Seriously though, nice kitchen


----------



## Resseh (Nov 14, 2014)

Chriss29 said:


> What you lack in plugs, you gain in weaponry.
> 
> Seriously though, nice kitchen


 thank you ! though it's actually the bar to the cinema room. we converted what was the garage.


----------



## Chriss29 (Oct 21, 2020)

Resseh said:


> thank you ! though it's actually the bar to the cinema room. we converted what was the garage.
> 
> View attachment 59273


 Truly Awesome! Great work, what a conversion!


----------



## Rob1 (Apr 9, 2015)

The RSI comes from Demon slaying.

I would ignore the Oracle touch. You don't need to tamp hard at all, self levelling tampers or a push style one should help anyway.

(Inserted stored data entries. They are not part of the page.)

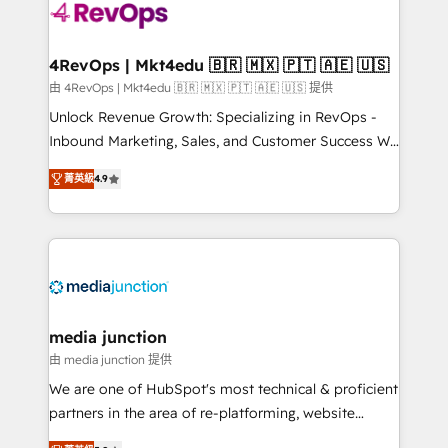
requirement). ✔️Helped over 25,000+ customers so
far with our HubSpot solutions. ✔️Bespoke apps &
on-demand bundle services. Connect with us today!
4RevOps | Mkt4edu 🇧🇷 🇲🇽 🇵🇹 🇦🇪 🇺🇸
由 4RevOps | Mkt4edu 🇧🇷 🇲🇽 🇵🇹 🇦🇪 🇺🇸 提供
Unlock Revenue Growth: Specializing in RevOps -
Inbound Marketing, Sales, and Customer Success We
specialize in driving revenue growth for companies
菁英級
4.9
across industries through tailored marketing, sales,
and customer success strategies, utilizing RevOps
methodologies. As Latin America's largest HubSpot
partner and a global leader in education market, we
offer unparalleled insights. Operating in five
countries—Brazil, UAE (Abu Dhabi/Dubai/Sharjah),
Mexico, USA, and Portugal—we've executed over a
media junction
hundred successful operations. Our approach,
由 media junction 提供
rooted in RevOps principles, integrates analysis,
We are one of HubSpot's most technical & proficient
training, planning, and qualification. Leveraging
partners in the area of re-platforming, website
technology, data analytics, CRM optimization, and
design & development. We specialize in multi-hub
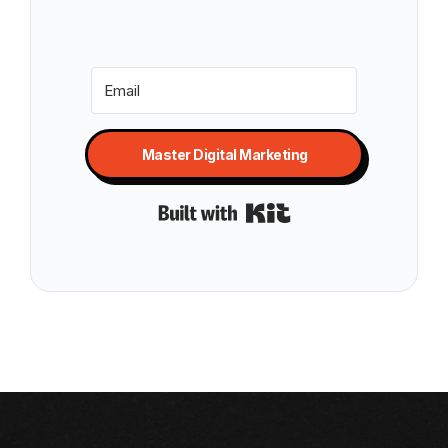
Master Digital Marketing
Built with Kit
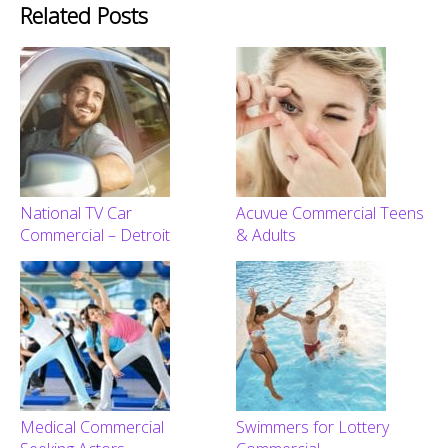
Related Posts
National TV Car
Acuvue Commercial Teens
Commercial – Detroit
& Adults
Medical Commercial
Swimmers for Lottery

The Sage Dual boiler was a machine I considered and can be modified for flow or pressure profiling, but there were issues for me re servicing so I went for one that I could fully service myself. I moved from an Expobar to a Minima for the solenoid group and larger service boiler, and the noise of the pump is pretty comparable even in my beta. I imagine the production machines are a little quieter than the Expobar office leva.

All the machines I'd mention have already been suggested, though you have plenty of choice in your budget.


----------



## 24774 (Mar 8, 2020)

Resseh said:


> thank you ! though it's actually the bar to the cinema room. we converted what was the garage.
> 
> View attachment 59273


 Is that the Lich King sword? That looks HUGE!

Nice Portal 2 poster, a person of culture I see. Room looks amazing!


----------



## Resseh (Nov 14, 2014)

thanks all. i have just ordered the niche zero and will think about the coffee machine closer to october. probably the lelit.

the water in my area is hard so i'll be getting Volvic. I'm also going to use this time to put more plugs in, and change the splash back in the bar.


----------



## Resseh (Nov 14, 2014)

my Niche Zero is now on its way! i haven't bought the coffee machine yet but i wanted to start buying everything else.

The Osmio forum offer is over so i'll likely wait for the kickstarter on the other machine.

in the mean time, what bottled water should i get? i've googled it - and Tesco Ashbeck seemed to be recommended awhile ago. is this still the best one to avoid limescale?


----------